Lucas doesn’t reply. Guess it was a rhetorical question. I keep facing forward, minding my own business.

Lance is an old friend of Lucas’s from college. I saw him maybe once or twice growing up, but Lucas kept his friend group largely separate.

“I need my wife,” his friend remarks with a smirk as he jogs. “Thank God, I married a woman with as much energy as me.”

“Girl,” Lucas corrects him. “You married a girl ten years younger than you.”

“I had to cast a wider net to find my soulmate.”

They obviously think my earbuds are on and that I can’t hear.

And if he’s the same age as Lucas, then his wife is older than me.

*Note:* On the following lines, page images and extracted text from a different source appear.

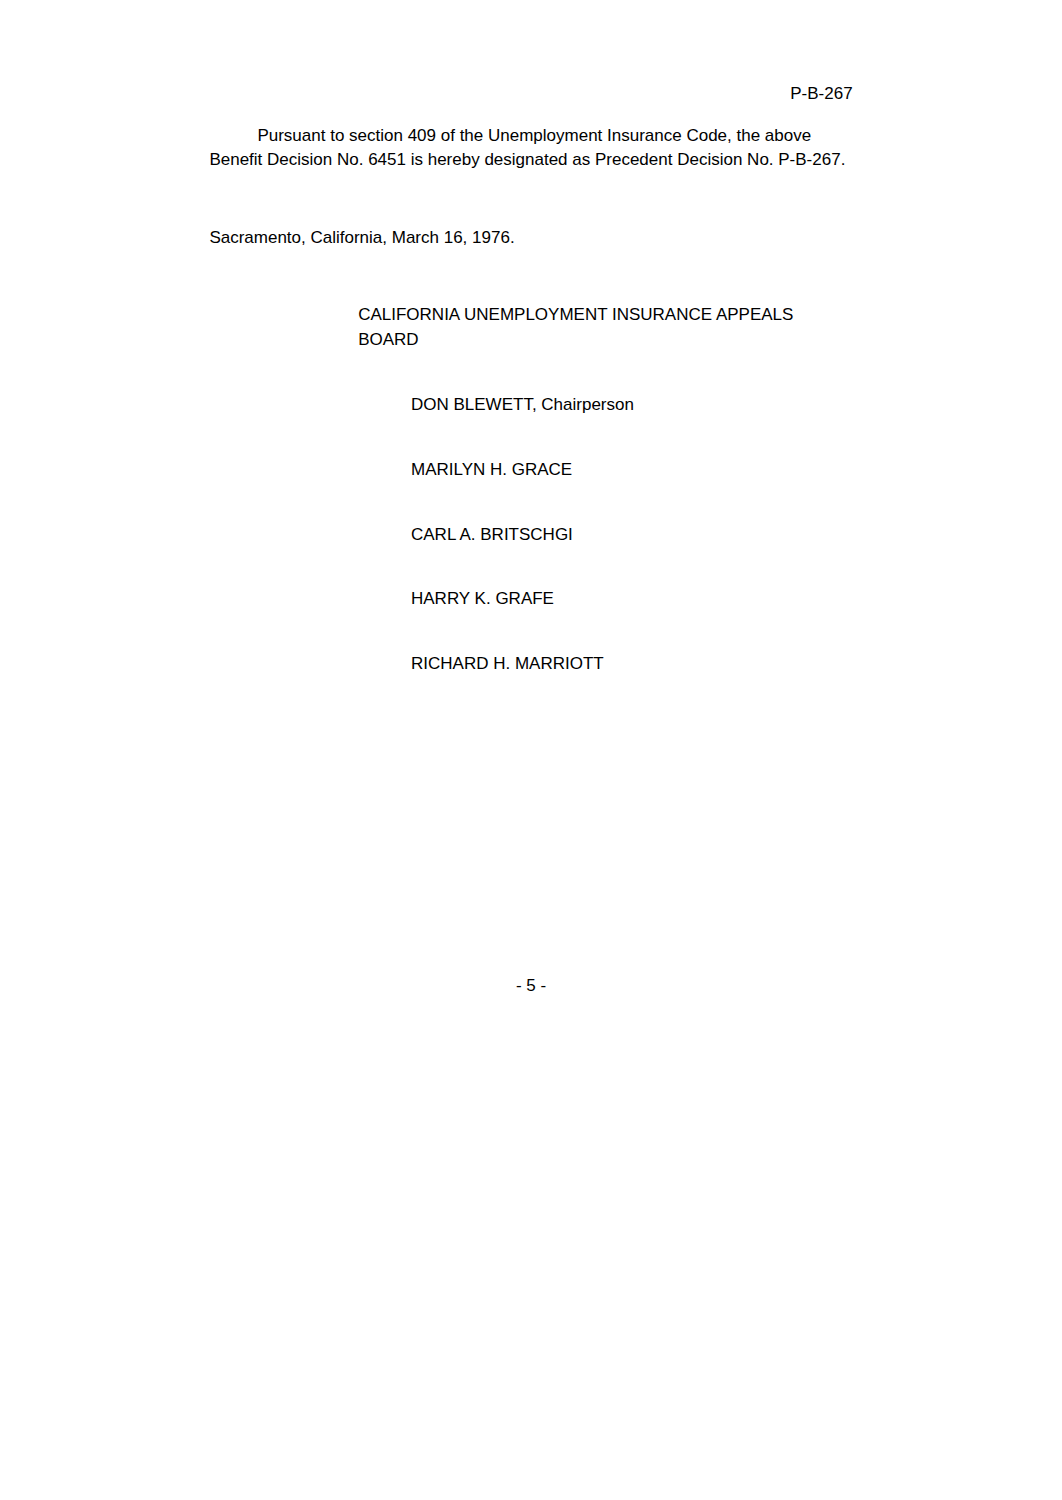P-B-267
Pursuant to section 409 of the Unemployment Insurance Code, the above Benefit Decision No. 6451 is hereby designated as Precedent Decision No. P-B-267.
Sacramento, California, March 16, 1976.
CALIFORNIA UNEMPLOYMENT INSURANCE APPEALS BOARD
DON BLEWETT, Chairperson
MARILYN H. GRACE
CARL A. BRITSCHGI
HARRY K. GRAFE
RICHARD H. MARRIOTT
- 5 -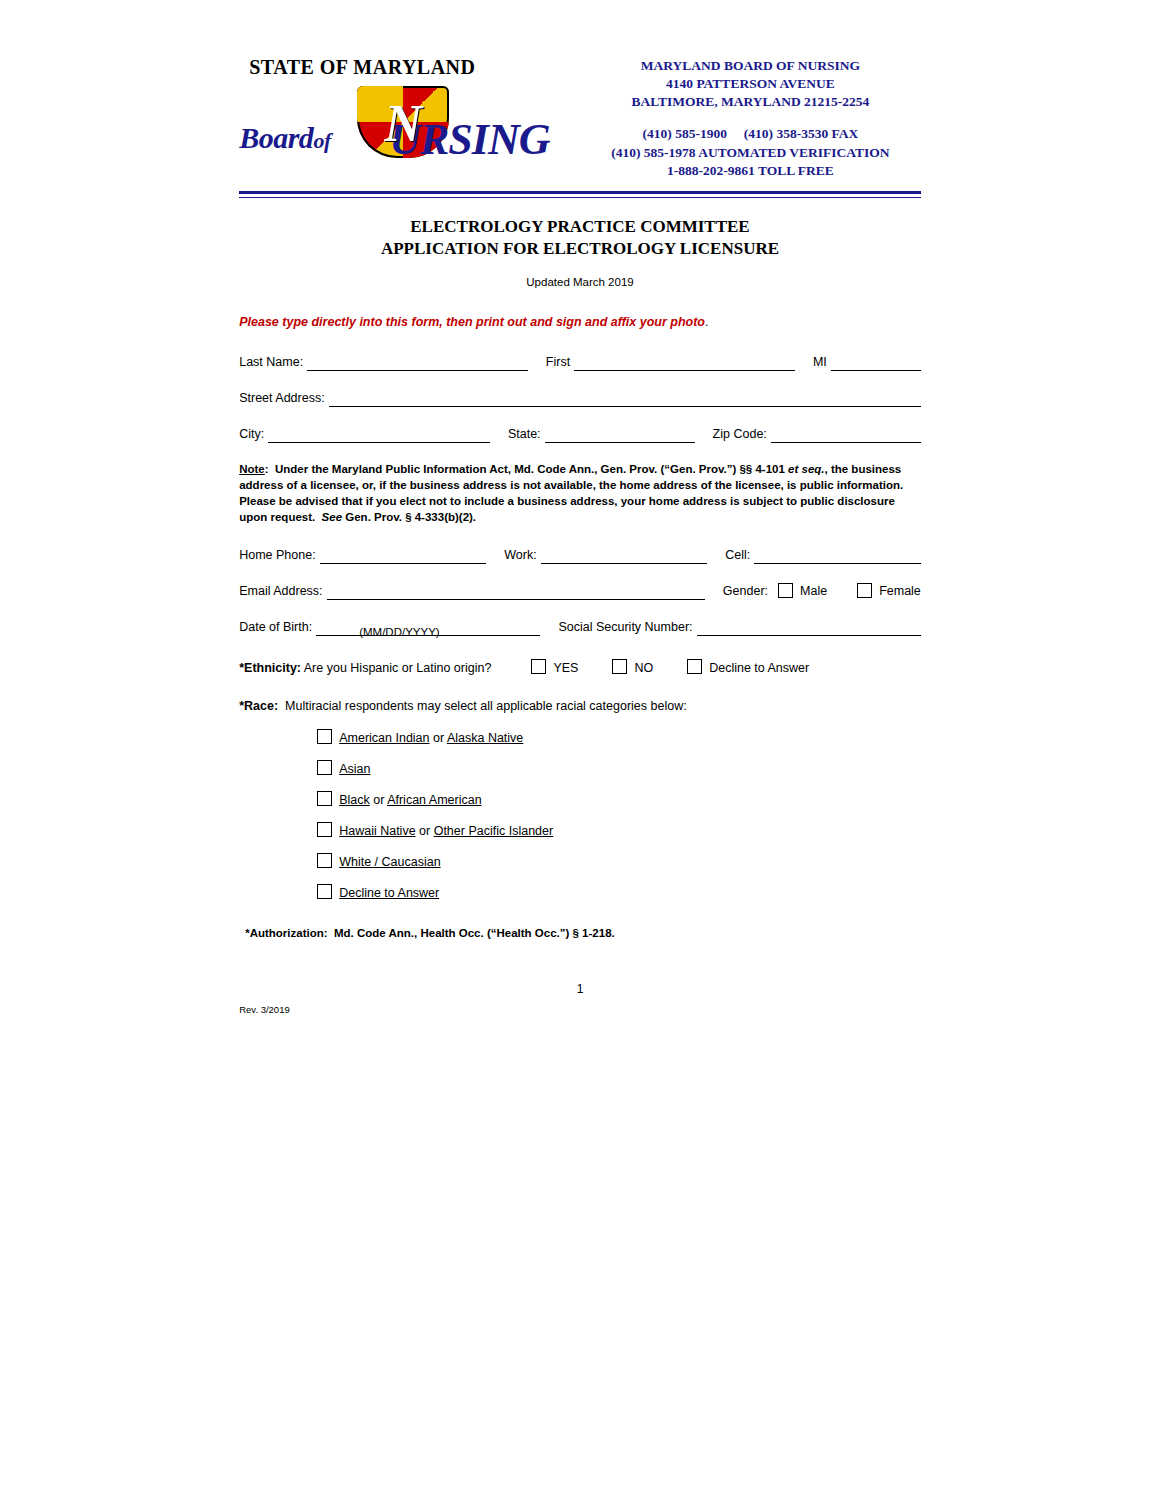STATE OF MARYLAND
Boardof N URSING
MARYLAND BOARD OF NURSING
4140 PATTERSON AVENUE
BALTIMORE, MARYLAND 21215-2254
(410) 585-1900 (410) 358-3530 FAX
(410) 585-1978 AUTOMATED VERIFICATION
1-888-202-9861 TOLL FREE
ELECTROLOGY PRACTICE COMMITTEE
APPLICATION FOR ELECTROLOGY LICENSURE
Updated March 2019
Please type directly into this form, then print out and sign and affix your photo.
Last Name: First MI
Street Address:
City: State: Zip Code:
Note: Under the Maryland Public Information Act, Md. Code Ann., Gen. Prov. (“Gen. Prov.”) §§ 4-101 et seq., the business address of a licensee, or, if the business address is not available, the home address of the licensee, is public information. Please be advised that if you elect not to include a business address, your home address is subject to public disclosure upon request. See Gen. Prov. § 4-333(b)(2).
Home Phone: Work: Cell:
Email Address: Gender: Male Female
Date of Birth: Social Security Number:
(MM/DD/YYYY)
*Ethnicity: Are you Hispanic or Latino origin? YES NO Decline to Answer
*Race: Multiracial respondents may select all applicable racial categories below:
American Indian or Alaska Native
Asian
Black or African American
Hawaii Native or Other Pacific Islander
White / Caucasian
Decline to Answer
*Authorization: Md. Code Ann., Health Occ. (“Health Occ.”) § 1-218.
1
Rev. 3/2019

That’s not a girl.

His friend is right, though. I hate working out at night. It takes longer to calm down when I go home and try to sleep.

Lucas taps his earbud. “Lucas Morrow.”

My stomach swims up to my heart, hearing him say his name. My hands almost slip off the handlebar, but I wipe the sweat from my palms onto my shorts and refasten my fingers around the bike. I hide my smile.

Why didn’t I know he was here? He didn’t stay in touch, walked away from us as if he just wanted to keep his eyes forward and the past in the past, but...we were all so close once. Wouldn’t he want to see me?

Why would he, I guess. I was just a kid. He’d probably be more interested in looking up an old girlfriend first.

His friend continues to run next to me, Lucas listening to the other end of his call.